Shortening Delay Elements
Note: Adjusting the delay as described below is considered a modification to the motor and is therefore against the rules in a TRA/NAR sanctioned launch. Delay grain burns at the rate of 1/32" per second. Shorten delay time by drilling a 1/16" bit to drill a hole into the ejection charge end of the delay. Drill to a depth of 1/32" for every second you want to shorten the delay. A piece of tape wrapped around the drill bit at the proper depth will help ensure an accurate depth. Don't drill more than 25% into the length of the delay.
Margin of Stability
The CG should be forward of the Center of Pressure by 1-2 calibers. A caliber is simply the diameter of the bird. One caliber of stability is also known as a margin of stability. In other words, in a four inch rocket, the CG must be ahead (closer to the nosecone) of the CP by 4 - 8 inches. More than .5 but less than 1 margin of stability (less than one caliber) and a rocket is "marginally stable'. More than two calibers of stability is known as "over stable". An over stable rocket will tend to dramatically turn into the wind. A marginally-powered, over stable rocket can end up almost horizontal.

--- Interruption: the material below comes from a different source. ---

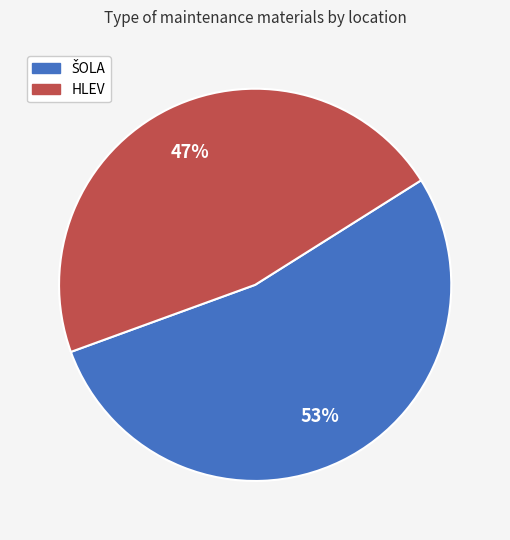

True or false: HLEV accounts for 47% of the total.

True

Adjusting the Center of Gravity
To move the CG forward, add weight to the nose, lengthen the rocket, or lessen the weight in the aft end of the rocket. To move the CG aft, (for example, if your rocket is overstable), do the reverse.
Adjusting the Center of Pressure
To move the CP aft (more stable), increase the size of the fins. To move the CP forward, decrease fin size.
How Long is Too Long
A rocket must maintain its rigidity in flight. Any tendency to bend will be magnified in flight resulting in a kinked tube and likely a failed flight. If you hold a rocket horizontal by its tail section and notice any curvature in the rocket, your bird probably isn't stiff enough. Sorry, rocketeers, Viagra will not cure this problem.
Sizing the Motor
In selecting a motor to power your rocket, you need to have at least a 5:1 thrust to weight ratio. See a detailed discussion of this guideline Motor Selection in the PROPULSION area.
Launch Rod Diameter
Determine by motor size:
A,B,C - 1/8"
D,E - 3/16"
F,G,H and a body tube less than 2.6" - 1/4"
F,G,H,I w/ 2.6" to 4.0" body - 7/16"
I,J - 1/2"
Over J and body tube over should use rail buttons
Minimum Speed for Stable Flight
44 fps (30mph) is generally accepted as a minimum safe speed for stable flight. Faster speeds are necessary to achieve stability in windy conditions.
Mounting launch lug(s)/button/s
When mounting a single lug, cover the center of gravity with the lug. Always mount at least two rail buttons. When mounting two lugs or buttons, mount the lower piece at the rear of the airframe. The second should be on or just behind the center of gravity.